Stella Sigcau laid to rest
Edwin Tshivhidzo

17 May 2006

South African Public Works Minister Stella Sigcau has been buried at Qawukeni in the Eastern Cape, after a funeral attended by thousands of mourners, including President Thabo Mbeki, Cabinet ministers, parliamentarians, senior government officials, politicians and the local community.

Sigcau, who died on 7 May at St Augustine Hospital in Durban, was laid to rest alongside members of her royal family.

She was accorded an official funeral, which is reserved for serving ministers, the chief justice of SA, the Speaker of the National Assembly, the chairperson of the National Council of Provinces, and premiers.

In his speech at the funeral, Mbeki traced the life of Sigcau from the 1950s, when she was a member of the African National Congress Youth League, to her political career as leader of the Transkei and, later, as minister of Public Enterprises and then of Public Works.

He described her as a national asset, a heroine and an activist with an "unselfish spirit".

Early this year, Sigcau requested the President to release her from her responsibilities as a minister from June.

She said she needed the months until June to ensure that the Expanded Public Works Programme was working effectively, particularly in its role in empowering women and young people, and its work of improving the economic and social infrastructure of rural areas.

Mbeki said Sigcau had planned to use her retirement working on the challenge of rural development.

"I am saddened by the fact that she departed the world of the living before she completed the tasks she had set herself … that death deprived her of the opportunity to don her working clothes and show the millions of our people what we mean when we say that the freedom we enjoy today has given all of us the possibility truly to determine our destiny," Mbeki said.
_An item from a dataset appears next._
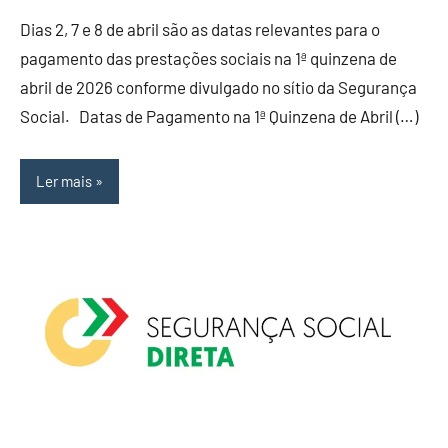
Dias 2, 7 e 8 de abril são as datas relevantes para o
pagamento das prestações sociais na 1ª quinzena de
abril de 2026 conforme divulgado no sítio da Segurança
Social. Datas de Pagamento na 1ª Quinzena de Abril (…)
Ler mais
He said that in 1987, when the apartheid government proposed the establishment of a national council to negotiate a constitution to end "the deadly conflict then gripping our country", Sigcau - then prime minister of Transkei - publicly supported the ANC's demands in negotiations.

"Ever a woman of courage and principle, she reaffirmed that despite its so-called independence, the Transkei remained an integral part of South Africa and that any genuine negotiations had to be conducted with the genuine representatives of the people and had to focus on the transformation of our country into a united and non-racial democracy."

Mbeki said Sigcau stood out among her generation of fighters for liberation as a unique individual who was ready to serve.

"There are thousands who would speak of what Nkosazana Nomzamo Sigacu did as Public Works minister especially to empower women as building contractors and creators of the lived environment of good roads, modern sanitation and other social economic infrastructure," he said.

The funeral service was broadcast live by the SABC.

The national flag has been flying at half-mast from last Tuesday and a book of condolences was also opened at the Union buildings in Pretoria and Tuynhuis in Cape Town.